A lesson taught by the blizzard Home teaching: Students could continue to learn even while schools are closed if they had 'snow study packets,' wrote essays, conferred with teachers and gathered for afternoon group work.

The Education Beat

January 10, 1996|By Mike Bowler | Mike Bowler,SUN STAFF

ONE SIZABLE group in Maryland education is relatively unaffected by the snow emergency: the 5,000 students who are educated at home.

And maybe there is a lesson in home schooling that the monolithic public school systems have yet to learn. When it snows, school is called off, the kids and their teachers stay home, and no one has a brain cell enriched until the snow melts, sometimes days later. (This is unique to the East Coast of the United States, by the way. School is seldom called off in industrial countries with much more severe winter weather.)

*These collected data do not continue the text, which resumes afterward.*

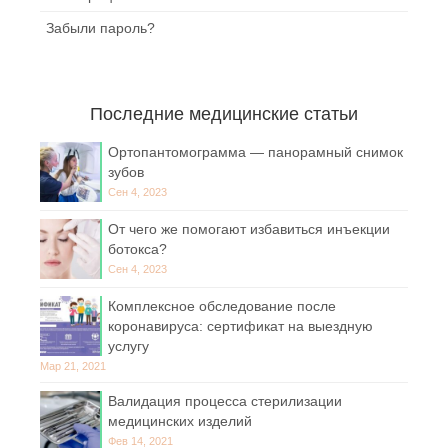
Забыли пароль?
Последние медицинские статьи
Ортопантомограмма — панорамный снимок
зубов
Сен 4, 2023
От чего же помогают избавиться инъекции
ботокса?
Сен 4, 2023
Комплексное обследование после
коронавируса: сертификат на выездную
услугу
Мар 21, 2021
Валидация процесса стерилизации
медицинских изделий
Фев 14, 2021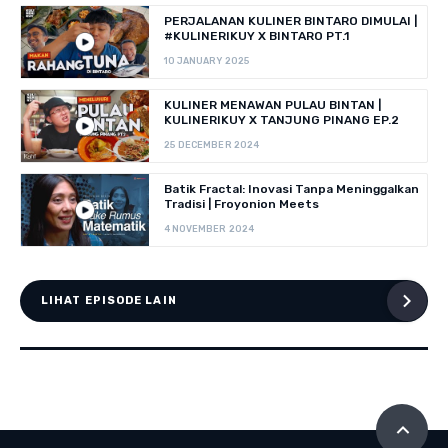
PERJALANAN KULINER BINTARO DIMULAI |
#KULINERIKUY X BINTARO PT.1
10 JANUARY 2025
KULINER MENAWAN PULAU BINTAN |
KULINERIKUY X TANJUNG PINANG EP.2
25 DECEMBER 2024
Batik Fractal: Inovasi Tanpa Meninggalkan
Tradisi | Froyonion Meets
4 NOVEMBER 2024
LIHAT EPISODE LAIN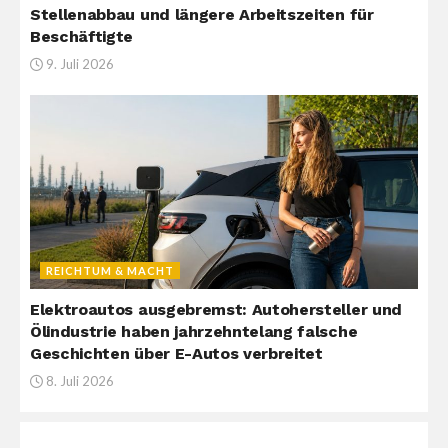
Stellenabbau und längere Arbeitszeiten für
Beschäftigte
9. Juli 2026
REICHTUM & MACHT
Elektroautos ausgebremst: Autohersteller und
Ölindustrie haben jahrzehntelang falsche
Geschichten über E-Autos verbreitet
8. Juli 2026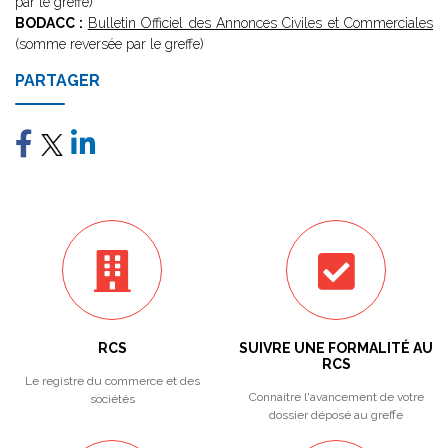
par le greffe)
BODACC :
Bulletin Officiel des Annonces Civiles et Commerciales
(somme reversée par le greffe)
PARTAGER
RCS
SUIVRE UNE FORMALITÉ AU
RCS
Le registre du commerce et des
Connaitre l'avancement de votre
sociétés
dossier déposé au greffe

But why not take advantage of home schooling? Well ahead of time, why not prepare a "snow study packet," appropriate to age and grade level, for each student in Maryland? Mark it, "Do not open until snow closes school" and send it home in early November. Match the curriculum to the winter season. Have the kids study weather forecasting, for example, or black history during February, or the American heroes of winter -- Washington, Lincoln, King. In short, make it a correspondence course.

Have homebound students write essays to be graded when regular school resumes. Invite them to confer with teachers -- who are equally snowbound -- by telephone. (Students with interactive computers can consult by modem, as a few are doing this week in Howard County.)

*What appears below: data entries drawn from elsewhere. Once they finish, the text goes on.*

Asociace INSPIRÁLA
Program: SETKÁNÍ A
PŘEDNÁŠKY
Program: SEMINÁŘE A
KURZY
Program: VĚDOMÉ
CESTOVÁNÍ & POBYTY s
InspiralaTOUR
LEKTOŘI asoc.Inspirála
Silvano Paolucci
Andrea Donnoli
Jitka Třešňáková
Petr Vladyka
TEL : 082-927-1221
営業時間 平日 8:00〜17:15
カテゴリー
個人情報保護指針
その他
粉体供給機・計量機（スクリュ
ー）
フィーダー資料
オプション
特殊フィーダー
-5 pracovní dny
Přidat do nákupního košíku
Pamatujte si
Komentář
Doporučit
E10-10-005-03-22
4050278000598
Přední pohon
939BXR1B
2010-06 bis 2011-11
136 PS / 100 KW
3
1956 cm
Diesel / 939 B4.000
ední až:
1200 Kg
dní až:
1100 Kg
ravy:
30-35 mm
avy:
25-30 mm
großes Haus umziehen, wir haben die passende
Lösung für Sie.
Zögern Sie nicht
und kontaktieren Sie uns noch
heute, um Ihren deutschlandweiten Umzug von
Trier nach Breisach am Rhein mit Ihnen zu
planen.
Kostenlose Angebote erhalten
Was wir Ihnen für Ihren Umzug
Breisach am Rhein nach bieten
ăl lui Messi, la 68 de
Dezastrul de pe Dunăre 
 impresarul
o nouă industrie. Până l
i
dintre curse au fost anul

Get all the kids on the block together for some afternoon group work. Get public television involved. (Maryland Public Television gave more than two hours last week in behalf of college financial aid. Why not in behalf of education during snow emergencies?)

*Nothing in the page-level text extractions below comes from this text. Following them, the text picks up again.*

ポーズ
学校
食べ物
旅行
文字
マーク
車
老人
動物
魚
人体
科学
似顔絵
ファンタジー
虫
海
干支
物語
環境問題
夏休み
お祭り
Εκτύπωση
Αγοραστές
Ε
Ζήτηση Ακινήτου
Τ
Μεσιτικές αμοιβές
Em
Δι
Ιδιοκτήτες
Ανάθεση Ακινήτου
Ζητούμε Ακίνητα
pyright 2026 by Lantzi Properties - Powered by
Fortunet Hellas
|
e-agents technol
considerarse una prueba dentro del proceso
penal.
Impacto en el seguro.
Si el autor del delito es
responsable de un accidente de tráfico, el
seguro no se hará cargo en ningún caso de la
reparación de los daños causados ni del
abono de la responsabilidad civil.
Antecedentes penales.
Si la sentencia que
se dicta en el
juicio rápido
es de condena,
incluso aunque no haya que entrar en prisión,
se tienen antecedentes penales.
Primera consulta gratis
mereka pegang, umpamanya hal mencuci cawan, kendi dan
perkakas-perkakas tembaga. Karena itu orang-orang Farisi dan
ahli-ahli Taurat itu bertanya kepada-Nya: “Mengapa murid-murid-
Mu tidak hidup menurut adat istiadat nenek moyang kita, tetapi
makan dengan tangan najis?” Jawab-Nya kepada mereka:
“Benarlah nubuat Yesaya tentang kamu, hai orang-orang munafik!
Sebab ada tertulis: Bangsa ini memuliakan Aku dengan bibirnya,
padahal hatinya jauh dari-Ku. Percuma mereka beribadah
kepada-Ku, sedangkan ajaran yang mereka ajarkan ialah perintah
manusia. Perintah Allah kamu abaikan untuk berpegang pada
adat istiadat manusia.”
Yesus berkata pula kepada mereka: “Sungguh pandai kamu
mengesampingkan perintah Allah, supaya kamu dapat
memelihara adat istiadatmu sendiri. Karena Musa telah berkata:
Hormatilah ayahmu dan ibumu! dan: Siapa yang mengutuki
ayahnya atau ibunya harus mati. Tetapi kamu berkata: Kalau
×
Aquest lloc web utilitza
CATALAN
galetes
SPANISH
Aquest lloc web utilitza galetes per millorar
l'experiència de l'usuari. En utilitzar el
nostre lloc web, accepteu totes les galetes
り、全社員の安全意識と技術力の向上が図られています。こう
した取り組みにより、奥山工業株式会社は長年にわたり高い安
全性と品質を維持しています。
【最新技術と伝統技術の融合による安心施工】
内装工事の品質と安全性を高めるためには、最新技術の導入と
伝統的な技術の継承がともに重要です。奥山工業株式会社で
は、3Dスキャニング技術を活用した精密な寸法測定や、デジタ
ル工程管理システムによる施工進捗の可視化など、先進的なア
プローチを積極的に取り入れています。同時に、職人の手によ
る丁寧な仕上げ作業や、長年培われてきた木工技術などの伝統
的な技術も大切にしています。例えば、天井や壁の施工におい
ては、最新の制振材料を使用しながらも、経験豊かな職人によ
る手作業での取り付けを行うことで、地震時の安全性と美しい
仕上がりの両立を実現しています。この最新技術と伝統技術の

If the educators went about it with a solid plan, perhaps the hours of home instruction during snow emergencies could be counted officially, thus saving "snow days."

"It sounds like a solid idea to me," Nancy S. Grasmick, the frustrated state school superintendent, said yesterday. (Dr. Grasmick was snowbound at her Baltimore County home.) "I'd be more than willing to convene a representative group of the 24 Maryland school districts to discuss it."

Dr. Grasmick also said that extending the school day -- rather than adding days in June -- "was proven during the 1994 ice storms to be a much more productive way of making up the time missed during snow closings." So look for lengthened instructional days rather than a drawn-out year when Maryland schools emerge from the current crisis.

Christopher T. Cross, president of the state Board of Education, also is frustrated. "We need more creative ways to confront winter weather," he said. "This is a creative idea that should be considered. We also need to find ways to use technology more creatively when the weather shuts us down."

Mr. Cross was a member of the National Education Commission on Time and Learning, which two years ago reported that American students lag in the time they spend studying basic subjects. Students in Germany, France and Japan spend more than twice as much time as their American counterparts on core academics, the commission said.

The students overseas also spend much less time at home while it snows. "That seems to add insult to injury," Mr. Cross said.

Any tinkering with the instructional calendar faces opposition. Shifting instruction home during nasty weather will be resisted by the same folks who oppose year-round schooling -- and by those who oppose home schooling. Parents aren't qualified, they'll say. It's the schools' job. Some parents won't do it. It's inconvenient.

All of those objections are surmountable in a nation where education is one of the few things citizens pay dearly for, yet welcome gleefully when it's disrupted.

Johns Hopkins official retires after 26 1/2 years

One of Maryland's most productive university officials retired at the end of the year. Ellery B. Woodworth, special assistant to the president of the Johns Hopkins University, left Homewood after 26 1/2 years.

Mr. Woodworth, known as "Woody," served five Hopkins presidents as a lobbyist in Annapolis and Washington, where he is known almost as well as in Baltimore musical circles. Since 1980, he has been musical director and conductor of the Hopkins Festival Band, playing at university commencements and other ceremonies.